To fight inflation, the Central Bank has been raising the Central Bank Rate (CBR), which was at 10.25 percent by the end of the financial year (June 2024), a factor that financial institutions have blamed for the high rates. A combination of these facts has led to the banks to increase their lending interest in government rather than the private sector.
It is now estimated that in the first three months of this financial year, the government has already borrowed about 7 trillion shillings through bills and bonds, says Alex Kakande, a financial expert, as the appetite both for the government to borrow domestically, and the banks to lent to the government grows. Ugandan banks pay between 2 and 3 percent per year to depositors, yet at an average interest of 21 percent, they are considered among the most expensive in the world, with neighbors Kenya, Rwanda, and Tanzania lending at between 14 and 17 percent, while in the developed world, interest rates range between 2 and 5 percent per year.
This makes lending in Uganda among the most lucrative in the world with an average margin of 18 percent, compared to the regional neighbors with between 9 and 13 percent margins. “One would naturally assume that these banks, benefiting from affordable deposits, would reciprocate by lowering their lending rates or offering higher interest rates on deposits. Regrettably, this is not the reality in our country. Since January 2023, the average interest rate on loans has persisted at 20 percent, while the average rate on deposits lingers around 2 percent,” says Kakande.

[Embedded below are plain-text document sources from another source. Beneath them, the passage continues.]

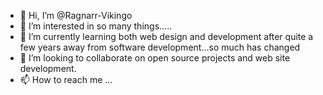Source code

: - 👋 Hi, I’m @Ragnarr-Vikingo
- 👀 I’m interested in so many things.....
- 🌱 I’m currently learning both web design and development after quite a few years away from software development...so much has changed
- 💞️ I’m looking to collaborate on open source projects and web site development.
- 📫 How to reach me ...

<!---
Ragnarr-Vikingo/Ragnarr-Vikingo is a ✨ special ✨ repository because its `README.md` (this file) appears on your GitHub profile.
You can click the Preview link to take a look at your changes.
--->
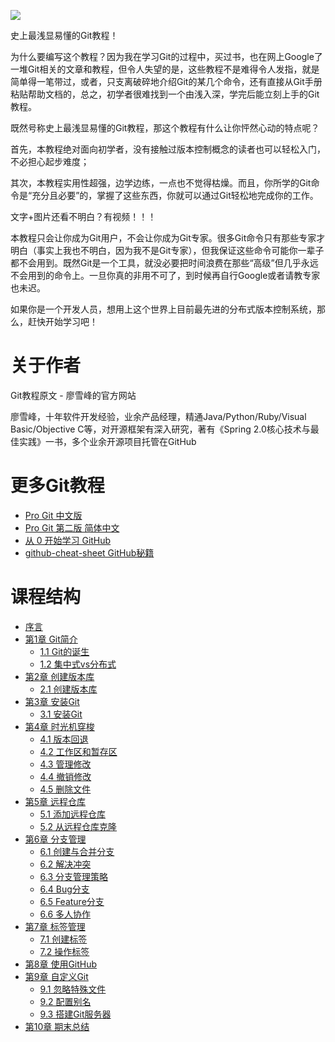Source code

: ![](http://www.liaoxuefeng.com/files/attachments/0013848605496402772ffdb6ab448deb7eef7baa124171b000/0)

史上最浅显易懂的Git教程！

为什么要编写这个教程？因为我在学习Git的过程中，买过书，也在网上Google了一堆Git相关的文章和教程，但令人失望的是，这些教程不是难得令人发指，就是简单得一笔带过，或者，只支离破碎地介绍Git的某几个命令，还有直接从Git手册粘贴帮助文档的，总之，初学者很难找到一个由浅入深，学完后能立刻上手的Git教程。

既然号称史上最浅显易懂的Git教程，那这个教程有什么让你怦然心动的特点呢？

首先，本教程绝对面向初学者，没有接触过版本控制概念的读者也可以轻松入门，不必担心起步难度；

其次，本教程实用性超强，边学边练，一点也不觉得枯燥。而且，你所学的Git命令是“充分且必要”的，掌握了这些东西，你就可以通过Git轻松地完成你的工作。

文字+图片还看不明白？有视频！！！

本教程只会让你成为Git用户，不会让你成为Git专家。很多Git命令只有那些专家才明白（事实上我也不明白，因为我不是Git专家），但我保证这些命令可能你一辈子都不会用到。既然Git是一个工具，就没必要把时间浪费在那些“高级”但几乎永远不会用到的命令上。一旦你真的非用不可了，到时候再自行Google或者请教专家也未迟。

如果你是一个开发人员，想用上这个世界上目前最先进的分布式版本控制系统，那么，赶快开始学习吧！

# 关于作者

Git教程原文 - 廖雪峰的官方网站

廖雪峰，十年软件开发经验，业余产品经理，精通Java/Python/Ruby/Visual Basic/Objective C等，对开源框架有深入研究，著有《Spring 2.0核心技术与最佳实践》一书，多个业余开源项目托管在GitHub

# 更多Git教程

- [Pro Git 中文版](https://www.gitbook.com/book/0532/progit/details)
- [Pro Git 第二版 简体中文](https://www.gitbook.com/book/bingohuang/progit2/details)
- [从 0 开始学习 GitHub](https://www.gitbook.com/book/stormzhang/learn-github-from-zero/details)
- [github-cheat-sheet GitHub秘籍](https://github.com/tiimgreen/github-cheat-sheet/blob/master/README.zh-cn.md)

# 课程结构

* [序言](README.md)
* [第1章 Git简介](Git简介/README.md)
  * [1.1 Git的诞生](Git简介/Git的诞生.md)
  * [1.2 集中式vs分布式](Git简介/集中式vs分布式.md)
* [第2章 创建版本库](创建版本库/README.md)
  * [2.1 创建版本库](创建版本库/创建版本库.md)
* [第3章 安装Git](安装Git/README.md)
  * [3.1 安装Git](安装Git/安装Git.md)
* [第4章 时光机穿梭](时光机穿梭/README.md)
  * [4.1 版本回退](时光机穿梭/版本回退.md)
  * [4.2 工作区和暂存区](时光机穿梭/工作区和暂存区.md)
  * [4.3 管理修改](时光机穿梭/管理修改.md)
  * [4.4 撤销修改](时光机穿梭/撤销修改.md)
  * [4.5 删除文件](时光机穿梭/删除文件.md)
* [第5章 远程仓库](远程仓库/README.md)
  * [5.1 添加远程仓库](远程仓库/添加远程仓库.md)
  * [5.2 从远程仓库克隆](远程仓库/从远程仓库克隆.md)
* [第6章 分支管理](分支管理/README.md)
  * [6.1 创建与合并分支](分支管理/创建与合并分支.md)
  * [6.2 解决冲突](分支管理/解决冲突.md)
  * [6.3 分支管理策略](分支管理/分支管理策略.md)
  * [6.4 Bug分支](分支管理/Bug分支.md)
  * [6.5 Feature分支](分支管理/Feature分支.md)
  * [6.6 多人协作](分支管理/多人协作.md)
* [第7章 标签管理](标签管理/README.md)
  * [7.1 创建标签](标签管理/创建标签.md)
  * [7.2 操作标签](标签管理/操作标签.md)
* [第8章 使用GitHub](使用GitHub/README.md)
* [第9章 自定义Git](自定义Git/README.md)
  * [9.1 忽略特殊文件](自定义Git/忽略特殊文件.md)
  * [9.2 配置别名](自定义Git/配置别名.md)
  * [9.3 搭建Git服务器](自定义Git/搭建Git服务器.md)
* [第10章 期末总结](期末总结/README.md)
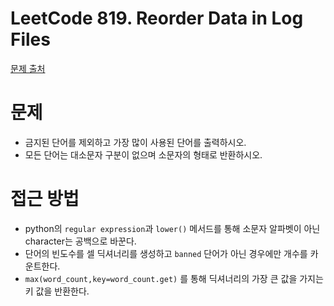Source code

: # LeetCode 819. Reorder Data in Log Files
[문제 출처](https://leetcode.com/problems/most-common-word/)

# 문제
- 금지된 단어를 제외하고 가장 많이 사용된 단어를 출력하시오.
- 모든 단어는 대소문자 구분이 없으며 소문자의 형태로 반환하시오.

# 접근 방법
- python의 `regular expression`과 `lower()` 메서드를 통해 소문자 알파벳이 아닌 character는 공백으로 바꾼다.
- 단어의 빈도수를 셀 딕셔너리를 생성하고 `banned` 단어가 아닌 경우에만 개수를 카운트한다.
- `max(word_count,key=word_count.get)` 를 통해 딕셔너리의 가장 큰 값을 가지는 키 값을 반환한다.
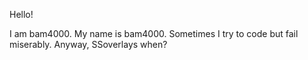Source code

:Hello!

I am bam4000.
My name is bam4000.
Sometimes I try to code but fail miserably.
Anyway, SSoverlays when?
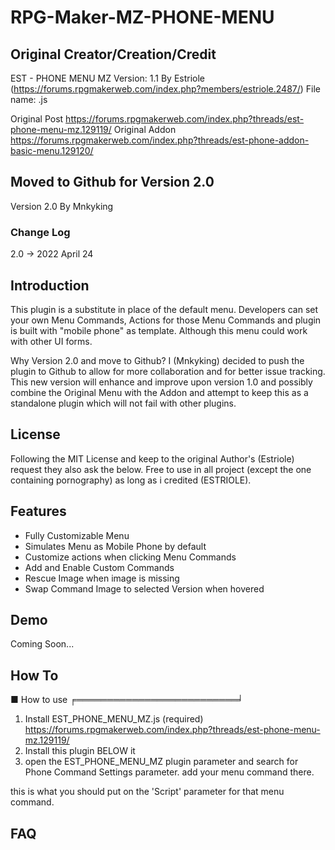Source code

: # RPG-Maker-MZ-PHONE-MENU
## Original Creator/Creation/Credit
EST - PHONE MENU MZ
Version: 1.1
By Estriole (https://forums.rpgmakerweb.com/index.php?members/estriole.2487/)
File name: .js

Original Post
https://forums.rpgmakerweb.com/index.php?threads/est-phone-menu-mz.129119/
Original Addon
https://forums.rpgmakerweb.com/index.php?threads/est-phone-addon-basic-menu.129120/

## Moved to Github for Version 2.0
Version 2.0
By Mnkyking

### Change Log
2.0 -> 2022 April 24


## Introduction
This plugin is a substitute in place of the default menu. Developers can set your own Menu Commands, Actions for those Menu Commands and plugin is built with "mobile phone" as template. Although this menu could work with other UI forms.

Why Version 2.0 and move to Github?
I (Mnkyking) decided to push the plugin to Github to allow for more collaboration and for better issue tracking. This new version will enhance and improve upon version 1.0 and possibly combine the Original Menu with the Addon and attempt to keep this as a standalone plugin which will not fail with other plugins.

## License
Following the MIT License and keep to the original Author's (Estriole) request they also ask the below.
Free to use in all project (except the one containing pornography) as long as i credited (ESTRIOLE).

## Features
- Fully Customizable Menu
- Simulates Menu as Mobile Phone by default
- Customize actions when clicking Menu Commands
- Add and Enable Custom Commands
- Rescue Image when image is missing
- Swap Command Image to selected Version when hovered

## Demo
Coming Soon...

## How To
■ How to use ╒══════════════════════════╛
1. Install EST_PHONE_MENU_MZ.js (required)
https://forums.rpgmakerweb.com/index.php?threads/est-phone-menu-mz.129119/
2. Install this plugin BELOW it
3. open the EST_PHONE_MENU_MZ plugin parameter and search
for Phone Command Settings parameter.
add your menu command there.

this is what you should put on the 'Script' parameter
for that menu command.

## FAQ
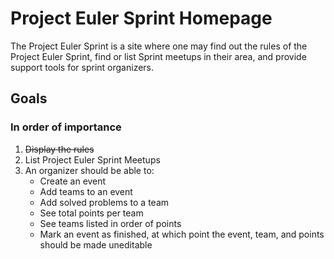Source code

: # Project Euler Sprint Homepage

The Project Euler Sprint is a site where one may find out the rules of the Project Euler Sprint, find or list Sprint meetups in their area, and provide support tools for sprint organizers.

## Goals

### In order of importance

1. <del>Display the rules</del>
2. List Project Euler Sprint Meetups
3. An organizer should be able to:
    - Create an event
    - Add teams to an event
    - Add solved problems to a team
    - See total points per team
    - See teams listed in order of points
    - Mark an event as finished, at which point the event, team, and points should be made uneditable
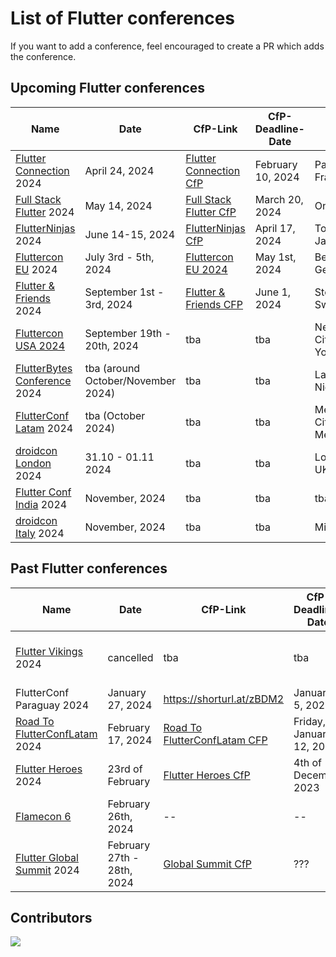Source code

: # List of Flutter conferences

If you want to add a conference, feel encouraged to create a PR which adds the conference.

## Upcoming Flutter conferences

| Name                                                               | Date                               | CfP-Link                                                                                                                 | CfP-Deadline-Date        | Place                               | Aprox. Attendees |
| ------------------------------------------------------------------ | ---------------------------------- | ------------------------------------------------------------------------------------------------------------------------ | ------------------------ | ----------------------------------- | ---------------- |
| [Flutter Connection](https://flutterconnection.io/) 2024           | April 24, 2024                     | [Flutter Connection CfP](https://flutterconnection.io/cfp)                                                               | February 10, 2024        | Paris, France                       | ???              |
| [Full Stack Flutter](https://fullstackflutter.dev) 2024            | May 14, 2024                       | [Full Stack Flutter CfP](https://forms.gle/aYrcS3dJFZxQW3Eu6)                                                            | March 20, 2024           | Online                              | 1000+            |
| [FlutterNinjas](https://flutterninjas.dev/) 2024                   | June 14-15, 2024                   | [FlutterNinjas CfP](https://sessionize.com/flutterninjas-2024/)                                                          | April 17, 2024           | Tokyo, Japan                        | ???              |
| [Fluttercon EU](https://fluttercon.dev/) 2024                      | July 3rd - 5th, 2024               | [Fluttercon EU 2024](https://sessionize.com/flutterconeurope-2024/)                                                      | May 1st, 2024            | Berlin, Germany                     | 1000+            |
| [Flutter & Friends](https://www.flutterfriends.dev/) 2024          | September 1st - 3rd, 2024          | [Flutter & Friends CFP](https://airtable.com/appAYMHfCGwzg7bxu/shrSoAdprf4WMGpdY)                                        | June 1, 2024             | Stockholm, Sweden                   | 250+             |
| [Fluttercon USA 2024](https://flutterconusa.dev/)                  | September 19th - 20th, 2024        | tba                                                                                                                      | tba                      | New York City, New York             | 700+             |
| [FlutterBytes Conference](https://www.flutterbytesconf.com/) 2024  | tba (around October/November 2024) | tba                                                                                                                      | tba                      | Lagos, Nigeria                      | 500+             |
| [FlutterConf Latam](https://flutterconflatam.dev/) 2024            | tba (October 2024)                 | tba                                                                                                                      | tba                      | Mexico City, Mexico                 | 300 - 500        |
| [droidcon London](https://london.droidcon.com/) 2024               | 31.10 - 01.11 2024                 | tba                                                                                                                      | tba                      | London, UK                          | 1000+            |
| [Flutter Conf India](https://flutterconf.in/home) 2024             | November, 2024                     | tba                                                                                                                      | tba                      | tba, India                          | 500-1000         |
| [droidcon Italy](https://it.droidcon.com/2024/) 2024               | November, 2024                     | tba                                                                                                                      | tba                      | Milan, Italy                        | 500-1000         |

## Past Flutter conferences

| Name                                                               | Date                               | CfP-Link                                                                                                                 | CfP-Deadline-Date        | Place                               | Aprox. Attendees |
| ------------------------------------------------------------------ | ---------------------------------- | ------------------------------------------------------------------------------------------------------------------------ | ------------------------ | ----------------------------------- | ---------------- |
| [Flutter Vikings](https://fluttervikings.com/) 2024                | cancelled                          | tba                                                                                                                      | tba                      | Malmö, Sweden / Copenhagen, Denmark | 500 ?            |
| FlutterConf Paraguay 2024                                          | January 27, 2024                   | https://shorturl.at/zBDM2                                                                                                | January 5, 2024          | Asunción, Paraguay                  | 500-1000         |
| [Road To FlutterConfLatam](https://peru.flutterconflatam.dev) 2024 | February 17, 2024                  | [Road To FlutterConfLatam CFP](https://forms.gle/wRYhGjMNk9e8rvVo8)                                                      | Friday, January 12, 2024 | Arequipa, Perú                      | 500-1000         |
| [Flutter Heroes](https://flutterheroes.com/) 2024                  | 23rd of February                   | [Flutter Heroes CfP](https://papers.synesthesia.it/flutter-heroes-2024/cfp)                                              | 4th of December 2023     | Turin, Italy & Online               | ???              |
| [Flamecon 6](https://flame-engine.org/flamecon)                    | February 26th, 2024                | --                                                                                                                       | --                       | Online                              | 100 +            |
| [Flutter Global Summit](https://events.geekle.us/flutter) 2024     | February 27th - 28th, 2024         | [Global Summit CfP](https://docs.google.com/forms/d/e/1FAIpQLScbZEiHXQRRjebkPQM87cisJdkibaD2qd3nRdMiADmP5129Ww/viewform) | ???                      | Online                              | 5000 +           |

## Contributors

<a href="https://github.com/m-theis/flutter_conferences/graphs/contributors">
  <img src="https://contrib.rocks/image?repo=m-theis/flutter_conferences" />
</a>
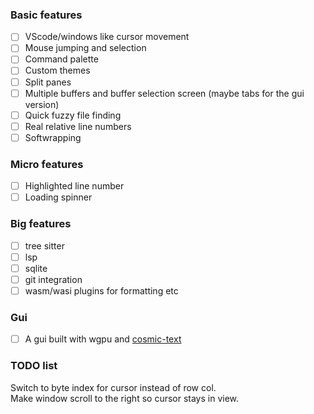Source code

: ### Basic features
- [ ] VScode/windows like cursor movement
- [ ] Mouse jumping and selection
- [ ] Command palette
- [ ] Custom themes
- [ ] Split panes
- [ ] Multiple buffers and buffer selection screen (maybe tabs for the gui version)
- [ ] Quick fuzzy file finding
- [ ] Real relative line numbers
- [ ] Softwrapping

### Micro features
- [ ] Highlighted line number
- [ ] Loading spinner

### Big features
- [ ] tree sitter
- [ ] lsp
- [ ] sqlite
- [ ] git integration
- [ ] wasm/wasi plugins for formatting etc

### Gui
- [ ] A gui built with wgpu and [cosmic-text](https://crates.io/crates/cosmic-text)


### TODO list
Switch to byte index for cursor instead of row col.  
Make window scroll to the right so cursor stays in view.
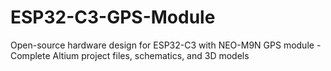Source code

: # ESP32-C3-GPS-Module
Open-source hardware design for ESP32-C3 with NEO-M9N GPS module - Complete Altium project files, schematics, and 3D models
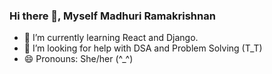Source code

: ### Hi there 👋, Myself Madhuri Ramakrishnan

<!--
**madhhuurrii/madhhuurrii** is a ✨ _special_ ✨ repository because its `README.md` (this file) appears on your GitHub profile.

Here are some ideas to get you started:

- 🔭 I’m currently working on ...
- 🌱 I’m currently learning ...
- 👯 I’m looking to collaborate on ...
- 🤔 I’m looking for help with ...
- 💬 Ask me about ...
- 📫 How to reach me: ...
- 😄 Pronouns: ...
- ⚡ Fun fact: ...
-->
- 🌱 I’m currently learning React and Django.
- 🤔 I’m looking for help with DSA and Problem Solving (T_T) 
- 😄 Pronouns: She/her (^_^)

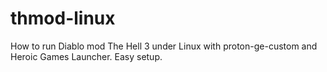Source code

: # thmod-linux
How to run Diablo mod The Hell 3 under Linux with proton-ge-custom and Heroic Games Launcher. Easy setup.
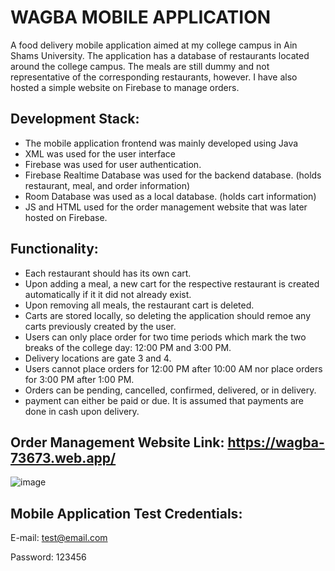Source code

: # WAGBA MOBILE APPLICATION

A food delivery mobile application aimed at my college campus in Ain Shams University. The application has a database of restaurants located around the college campus. The meals are still dummy and not representative of the corresponding restaurants, however. I have also hosted a simple website on Firebase to manage orders.


## Development Stack:

- The mobile application frontend was mainly developed using Java
- XML was used for the user interface
- Firebase was used for user authentication.
- Firebase Realtime Database was used for the backend database. (holds restaurant, meal, and order information)
- Room Database was used as a local database. (holds cart information)
- JS and HTML used for the order management website that was later hosted on Firebase.


## Functionality:

- Each restaurant should has its own cart.
- Upon adding a meal, a new cart for the respective restaurant is created automatically if it it did not already exist.
- Upon removing all meals, the restaurant cart is deleted.
- Carts are stored locally, so deleting the application should remoe any carts previously created by the user.
- Users can only place order for two time periods which mark the two breaks of the college day: 12:00 PM and 3:00 PM.
- Delivery locations are gate 3 and 4.
- Users cannot place orders for 12:00 PM after 10:00 AM nor place orders for 3:00 PM after 1:00 PM.
- Orders can be pending, cancelled, confirmed, delivered, or in delivery.
- payment can either be paid or due. It is assumed that payments are done in cash upon delivery.


## Order Management Website Link: https://wagba-73673.web.app/
![image](https://user-images.githubusercontent.com/61950995/211913533-137f42ee-1f9c-4860-95f9-1cba3b4f009b.png)


## Mobile Application Test Credentials:

E-mail: test@email.com

Password: 123456


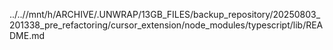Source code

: ../..//mnt/h/ARCHIVE/.UNWRAP/13GB_FILES/backup_repository/20250803_201338_pre_refactoring/cursor_extension/node_modules/typescript/lib/README.md
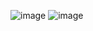 ![image](https://user-images.githubusercontent.com/104334359/232249111-72845365-83aa-4341-8fe8-830d6a0d4a7b.png)
![image](https://github.com/germandcb/portal_empleate/assets/104334359/f13957f9-ec95-43af-9e57-7bae642c475d)
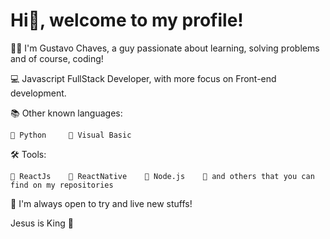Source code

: # Hi👋, welcome to my profile!

🧑🏻 I'm Gustavo Chaves, a guy passionate about learning, solving problems and of course, coding!

💻 Javascript FullStack Developer, with more focus on Front-end development.

📚 Other known languages:

    🔸 Python     🔸 Visual Basic

🛠 Tools:
 
    🔸 ReactJs    🔸 ReactNative    🔸 Node.js    🔸 and others that you can find on my repositories

📍 I'm always open to try and live new stuffs!

Jesus is King 👑
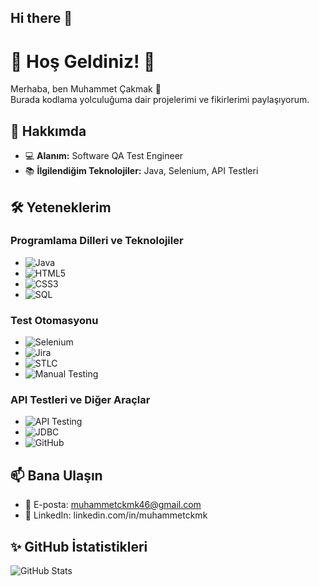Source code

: ## Hi there 👋

# 🌟 Hoş Geldiniz! 🌟

Merhaba, ben Muhammet Çakmak 👋  
Burada kodlama yolculuğuma dair projelerimi ve fikirlerimi paylaşıyorum.

## 🚀 Hakkımda
- 💻 **Alanım:** Software QA Test Engineer  
- 📚 **İlgilendiğim Teknolojiler:** Java, Selenium, API Testleri  
  

## 🛠️ Yeteneklerim  
### Programlama Dilleri ve Teknolojiler  
- ![Java](https://img.shields.io/badge/Java-ED8B00?style=for-the-badge&logo=java&logoColor=white)  
- ![HTML5](https://img.shields.io/badge/HTML5-E34F26?style=for-the-badge&logo=html5&logoColor=white)  
- ![CSS3](https://img.shields.io/badge/CSS3-1572B6?style=for-the-badge&logo=css3&logoColor=white)  
- ![SQL](https://img.shields.io/badge/SQL-336791?style=for-the-badge&logo=microsoft-sql-server&logoColor=white)  

### Test Otomasyonu  
- ![Selenium](https://img.shields.io/badge/Selenium-43B02A?style=for-the-badge&logo=selenium&logoColor=white)  
- ![Jira](https://img.shields.io/badge/Jira-0052CC?style=for-the-badge&logo=jira&logoColor=white)  
- ![STLC](https://img.shields.io/badge/STLC-%23FFDD00?style=for-the-badge&logo=test&logoColor=black)  
- ![Manual Testing](https://img.shields.io/badge/Manual%20Testing-000000?style=for-the-badge&logo=github&logoColor=white)  

### API Testleri ve Diğer Araçlar  
- ![API Testing](https://img.shields.io/badge/API%20Testing-FF6F00?style=for-the-badge&logo=postman&logoColor=white)  
- ![JDBC](https://img.shields.io/badge/JDBC-4A4A4A?style=for-the-badge&logo=java&logoColor=white)  
- ![GitHub](https://img.shields.io/badge/GitHub-181717?style=for-the-badge&logo=github&logoColor=white)  

## 📫 Bana Ulaşın  
- 📧 E-posta: muhammetckmk46@gmail.com 
- 💼 LinkedIn: linkedin.com/in/muhammetckmk


## ✨ GitHub İstatistikleri  
![GitHub Stats](https://github-readme-stats.vercel.app/api?username=Muhammetckmk&show_icons=true&theme=radical)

On a positive note, asset quality improved and the aggregate ratio of Non-Performing Loans to total gross loans (NPL ratio) reduced from 5.8 percent as of 30 June 2023 to 4.9 percent as of 30 June 2024. This is because of the declining NPLs across most sectors, notably for business services and real estate. The BOU performance report shows that the outlook for credit conditions is of increased lending and improved asset quality as the effects of monetary policy easing by BOU pass through to the real sector.